Clarence King, born in Newport, R.I., in 1842, was a western explorer, a geologist of wide renown, a tremendous wit and an accomplished writer who moved in the highest societies of his day. Secretary of State John Hay and historian Henry Adams were among his closest friends; Hay called King "the best and brightest man of his generation."

But "bachelor" King lived a double life as the husband of a black woman. His wife, Ada, was probably born into slavery, most likely in 1860, somewhere near West Point, Ga. Somehow she migrated to New York City, possibly in 1884, where she might have gotten work as a domestic.

Much about their lives remains unknown and unknowable, mostly because of King's herculean efforts at secrecy. But in part it is due to Ada's humble origins. No stories or records of her early years survive.

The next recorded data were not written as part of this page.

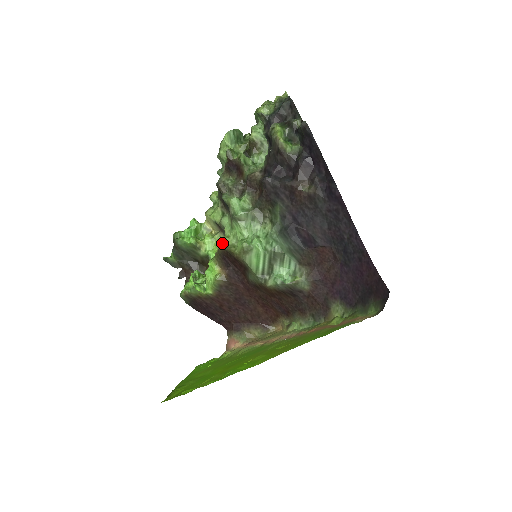
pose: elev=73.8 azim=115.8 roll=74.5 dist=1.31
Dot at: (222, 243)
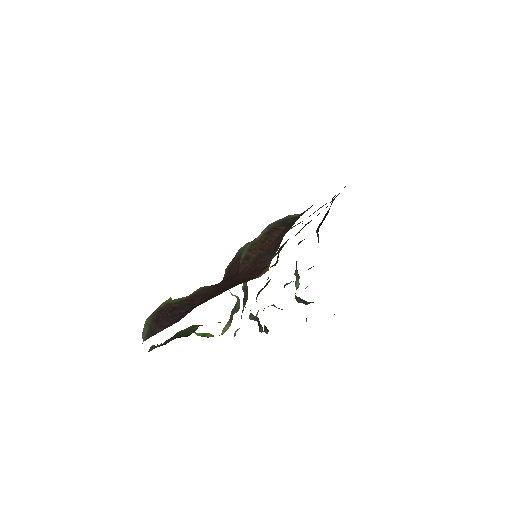
Dot at: occluded
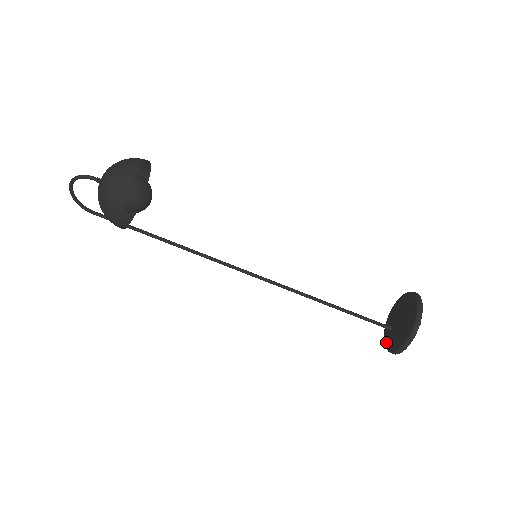
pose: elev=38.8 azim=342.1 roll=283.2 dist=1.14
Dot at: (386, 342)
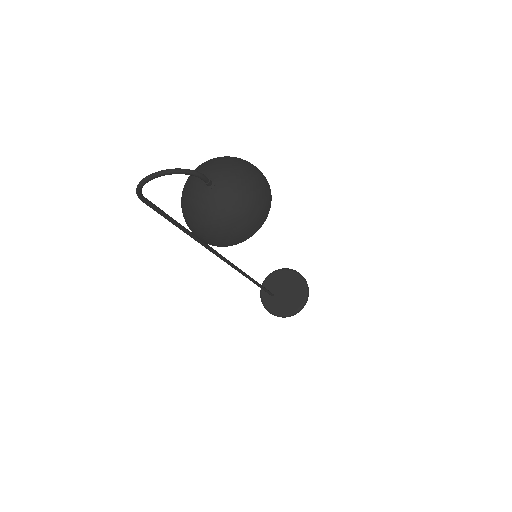
Dot at: (268, 305)
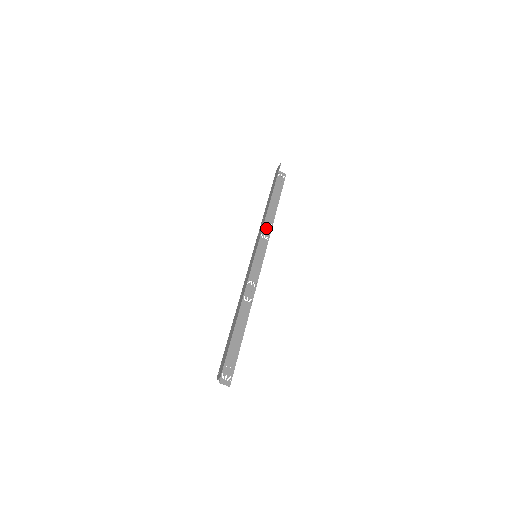
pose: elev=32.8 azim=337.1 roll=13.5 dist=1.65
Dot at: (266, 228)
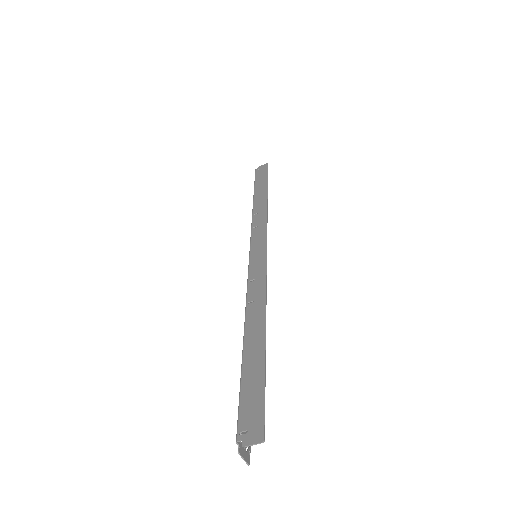
Dot at: occluded
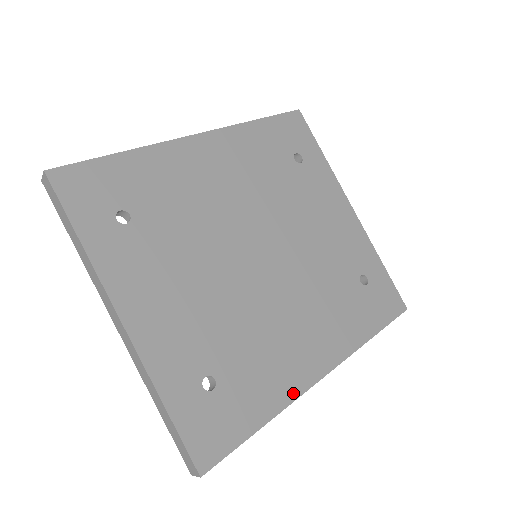
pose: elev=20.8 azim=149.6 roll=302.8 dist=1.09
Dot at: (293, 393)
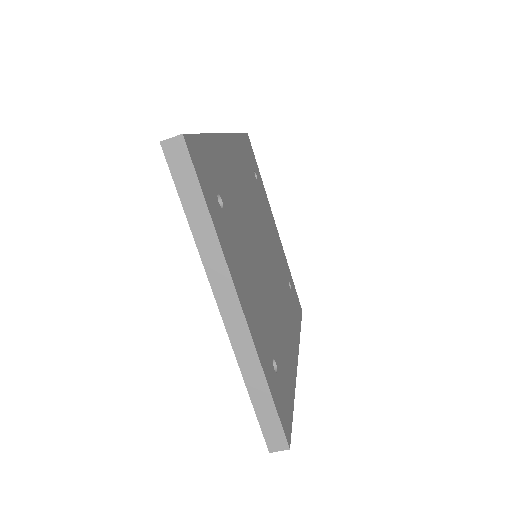
Dot at: (294, 375)
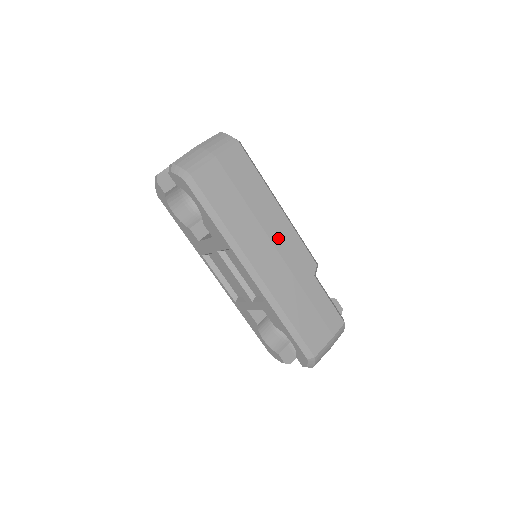
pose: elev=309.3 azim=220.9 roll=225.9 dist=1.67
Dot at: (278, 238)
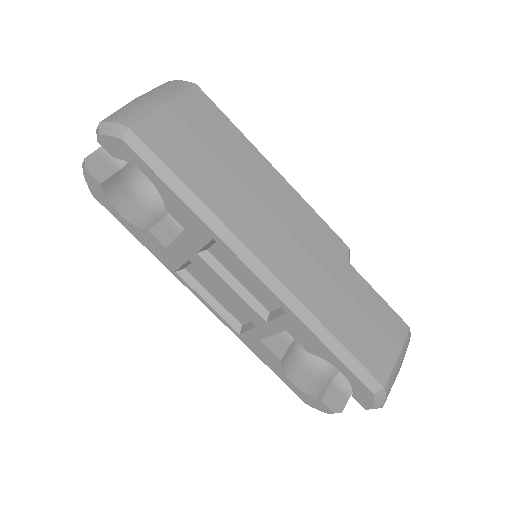
Dot at: (285, 214)
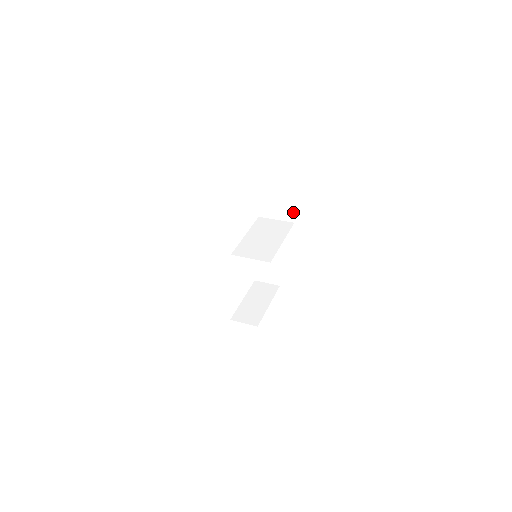
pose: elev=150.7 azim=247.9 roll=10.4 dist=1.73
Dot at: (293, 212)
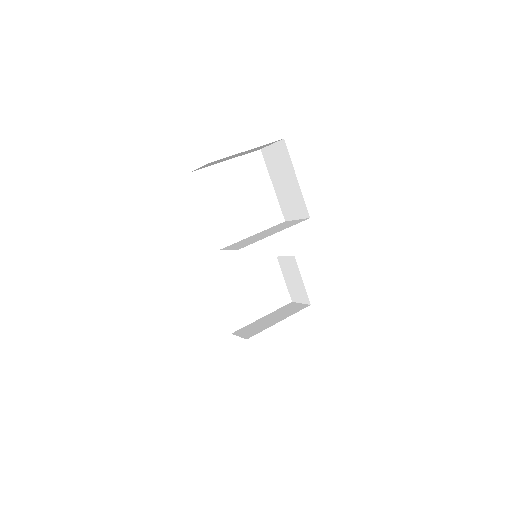
Dot at: (305, 204)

Martha A. Sandweiss' effort is well done and well worth it, and not simply because the story is compelling in itself. King, though no longer a high-profile historical figure, nevertheless has been the subject of several biographies and all of them have ignored or stinted on this central aspect of his life. Sandweiss, a professor of history at Amherst College and author of other histories, has brought a lot to light through diligent digging.

Why did King, a fair-haired, blue-eyed man do it - pass as a black Pullman porter named James Todd - all the while keeping his original privileged position? The simple answer is: for love. He and Ada were together 13 years, from their common-law marriage in 1888 until his death, and had five children. His remaining letters indicate deep love and devotion.

Beyond that, King did it because he "professed a lifelong fascination with dark-complected peoples." His obsession went further still, to the very issue of gender. King seems to have perceived woman as the biological original.

Moreover, King saw race as not fixed, but fluid and mutable, letting him envision a world in which race did not matter. "Miscegenation," he told a friend, "is the hope of the white race."

Suffering from tuberculosis, King died at age 59 in 1901 in Arizona, where he had gone in an attempt to salvage his health. From his deathbed he wrote Ada telling her his real name and little else other than that he had provided for her financially.

Which he had, after a fashion. The final quarter of "Passing Strange" is as fascinating as the preceding three-quarters, being both a search into the mysterious source of Ada's income and a meditation on the fluidity of racial boundaries. Ada never remarried; she died at age 103 in 1964, having outlived her husband by more than 62 years.

Roger K. Miller, author of "Invisible Hero," is a freelance writer, editor and reviewer.